Washington tak akan mengubah Netanyahu?

Meski demikian, Davies tetap percaya bahwa Trump akan menahan laju agresi Netanyahu karena agenda kebijakan luar negeri AS di kawasan Timur Tengah akan sulit berjalan tanpa stabilitas minimum. Tapi bagi Shadeed, pandangan itu terlalu optimistis.

Shadeed menilai bahwa visi “perdamaian” Netanyahu berangkat dari paradigma penghapusan identitas Palestina.

Ia mencontohkan perubahan wajah ruang publik Tepi Barat, di mana nama-nama Arab lenyap dan diganti dengan penanda-penanda berbahasa Ibrani.

Pemerintah Israel juga telah mengucurkan sekitar 7 miliar shekel (setara Rp 34,5 triliun) untuk membangun jaringan jalan baru yang difokuskan melayani sekitar 70 ribu pemukim—hanya 1 persen dari populasi Israel.

Infrastruktur itu secara sistematis dirancang untuk memisahkan kantong-kantong pemukiman Palestina, membuat kehidupan mereka “mustahil” dalam jangka panjang.
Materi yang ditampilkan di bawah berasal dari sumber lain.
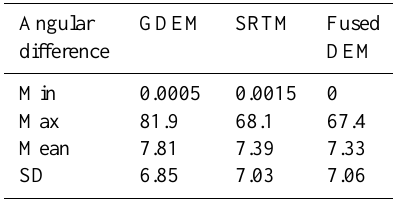
Table 8. Result of angular difference of unit NVs between the global DEMs, fused DEM and reference DEM. Angular GDEM SRTM Fused difference DEM Min 0.0005 0.0015 0 Max 81.9 68.1 67.4 Mean 7.81 7.39 7.33 SD 6.85 7.03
Menurut Shadeed, sekalipun Netanyahu menghadapi tekanan diplomatik selama berada di Washington, ia akan terus bermanuver untuk mempertahankan kebijakan de facto di lapangan.

Ia menilai Netanyahu sedang berusaha mengamankan sebanyak mungkin keuntungan strategis selama masa pemerintahan Trump. Periode yang dianggap sebagai peluang emas bagi proyek aneksasi Israel.

Dengan medan politik yang semakin condong ke arah permanenisasi kekuasaan Israel, banyak analis sepakat bahwa masa depan Tepi Barat memasuki fase yang lebih genting.

Sementara itu, cita-cita pembentukan negara Palestina semakin sulit dibayangkan, terkikis oleh realitas baru yang secara perlahan tetapi pasti mengubah peta politik kawasan.